Required work:
[A] The research roundup warns that the Q results may not match real-world performance. Explain why, in one to three sentences.
[B] Write the next part of the research roundup, picking up after its last sentence about the lean, private design of the retrieval-augmented reasoning pipeline.

Lessons learned – Robust evaluation harness and data quality are critical; reward hacking is pervasive without careful separation of solution/test generation; large models (≥14B) are essential for meaningful gains.
Limitations – The dataset uses “pythonic” Q (algorithmic tasks), not typical finance workloads (queries, time-series analytics), so real-world performance may differ.
7. As Generative Models Improve, People Adapt Their Prompts
A large online experiment (N = 1,893) compares DALL·E 2, DALL·E 3, and DALL·E 3 with automatic prompt revision on a 10‑attempt image replication task. DALL·E 3 improves outcomes not only because the model is better, but because people change how they prompt when the model is stronger.
Headline effect: Relative to DALL·E 2, DALL·E 3 yields images closer to targets by ∆CoSim = 0.0164, about z = 0.19 SD, with the gap widening across attempts.
Behavior adapts to capability: Without knowing which model they used, DALL·E 3 participants wrote longer prompts (+24%, +6.9 words on average) that added descriptive content, and their prompts became more semantically similar to each other over iterations.
Decomposed gains: About half of the improvement is due to the model itself and about half to users’ adapted prompting. The ATE splits into a model effect of ∆CoSim ≈ 0.00841 (51%) and a prompting effect of ∆CoSim ≈ 0.00788 (48%).
Prompt revision caveat: Automatic LLM prompt revision helps over DALL·E 2, but it cuts the DALL·E 3 advantage by ~58% and can misalign with user goals.
Takeaway: As models advance, users naturally supply richer, more consistent prompts that the newer models can realize more effectively. Prompting remains central to unlocking capability gains.
8. Retrieval-Augmented Reasoning with Lean Language Models
A domain-tuned pipeline that fuses RAG and reasoning into a single small-footprint model. The team distills reasoning traces from a frontier model into Qwen2.5 variants, uses summarization to keep context small, and shows that a 32B local model approaches frontier accuracy on an NHS A‑to‑Z clinical QA task.
Method in one picture. The system marries a dense retriever (Sentence‑Transformers + Chroma/FAISS) with Qwen2.5‑Instruct models; retrieval can be invoked as a tool inside a conversational agent.
Lean + private by design. Built to run in secure or air‑gapped settings using open models; integrates reasoning with retrieval to reduce hallucinations while keeping data on‑prem.

Records shown:
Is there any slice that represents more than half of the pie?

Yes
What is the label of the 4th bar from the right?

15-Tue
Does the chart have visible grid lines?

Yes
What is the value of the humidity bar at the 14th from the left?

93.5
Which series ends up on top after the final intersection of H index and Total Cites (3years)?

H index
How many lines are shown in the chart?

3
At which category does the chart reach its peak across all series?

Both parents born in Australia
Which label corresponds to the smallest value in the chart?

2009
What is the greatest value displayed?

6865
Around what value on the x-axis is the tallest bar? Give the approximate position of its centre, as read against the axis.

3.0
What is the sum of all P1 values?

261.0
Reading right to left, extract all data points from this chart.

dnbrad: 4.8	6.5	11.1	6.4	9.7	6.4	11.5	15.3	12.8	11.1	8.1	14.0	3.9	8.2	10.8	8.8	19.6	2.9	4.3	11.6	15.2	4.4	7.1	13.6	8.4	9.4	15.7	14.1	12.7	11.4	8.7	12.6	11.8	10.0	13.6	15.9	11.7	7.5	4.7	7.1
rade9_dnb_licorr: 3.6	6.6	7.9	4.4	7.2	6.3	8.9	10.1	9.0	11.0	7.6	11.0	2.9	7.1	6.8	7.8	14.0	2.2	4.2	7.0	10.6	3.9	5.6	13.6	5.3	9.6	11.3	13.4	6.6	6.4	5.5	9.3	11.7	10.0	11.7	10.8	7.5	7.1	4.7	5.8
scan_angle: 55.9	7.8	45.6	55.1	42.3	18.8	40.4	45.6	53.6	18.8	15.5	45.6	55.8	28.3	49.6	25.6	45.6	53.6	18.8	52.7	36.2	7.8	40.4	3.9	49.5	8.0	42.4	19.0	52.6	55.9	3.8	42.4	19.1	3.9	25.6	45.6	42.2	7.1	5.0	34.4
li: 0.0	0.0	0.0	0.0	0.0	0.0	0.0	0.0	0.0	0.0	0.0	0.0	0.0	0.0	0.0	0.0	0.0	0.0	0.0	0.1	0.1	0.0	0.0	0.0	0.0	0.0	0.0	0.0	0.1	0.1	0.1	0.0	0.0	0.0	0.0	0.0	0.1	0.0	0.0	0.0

Outputs for the tasks:
[A] The dataset uses "pythonic" Q made up of algorithmic tasks. Typical finance workloads, such as queries and time-series analytics, are different. Because of that gap, real-world performance may differ.

[B]
Data and compression. On ~1k NHS condition pages, the team generates synthetic queries, retrieves full documents, then summarizes them to shrink input by 85% (avg trace length from ~74,641 to ~7,544 tokens) before fine‑tuning.
Retriever wins, then reasoner adds. Summaries beat full pages for retrieval (p@5: 0.76 vs 0.68). With k=5 retrieved docs, condition accuracy caps at 0.76 upstream; within that cap, Qwen2.5‑32B jumps from 0.38 to 0.54 with RAG, and to 0.56 after reasoning distillation. Frontier baselines with RAG land around 0.56–0.57.
Small models, big gains. Distilled “t0” models from 1.5B–32B retain strong condition accuracy with k=5 (e.g., 1.5B at 0.53; 32B at 0.56), narrowing the gap to frontier models while fitting in 3–64 GB GPU memory. The study highlights that reasoning distillation especially lifts the smallest models.
Practicality. Training reused s1‑style SFT with long context on accessible hardware (e.g., 16×A100 80 GB; ~80 GPU‑hours for the 32B run), and ships a simple Svelte frontend with hidden “reasoning trace” toggles for auditability.
9. Parallel Text Generation
This survey reviews parallel text generation methods that overcome the sequential limits of autoregressive decoding by enabling faster inference. It categorizes AR-based and non-AR-based approaches, analyzes trade-offs in speed, quality, and efficiency, and highlights recent advances, open challenges, and future research directions.
10. Open Foundations for Compute-Use Agents
This paper introduces an open-source framework for computer-use agents, featuring a large-scale dataset (AgentNet), annotation infrastructure, and reflective reasoning pipelines. Its 32B model sets a new SOTA on OSWorld-Verified with 34.8% success, surpassing OpenAI’s GPT-4o, and all resources are released to advance open CUA research.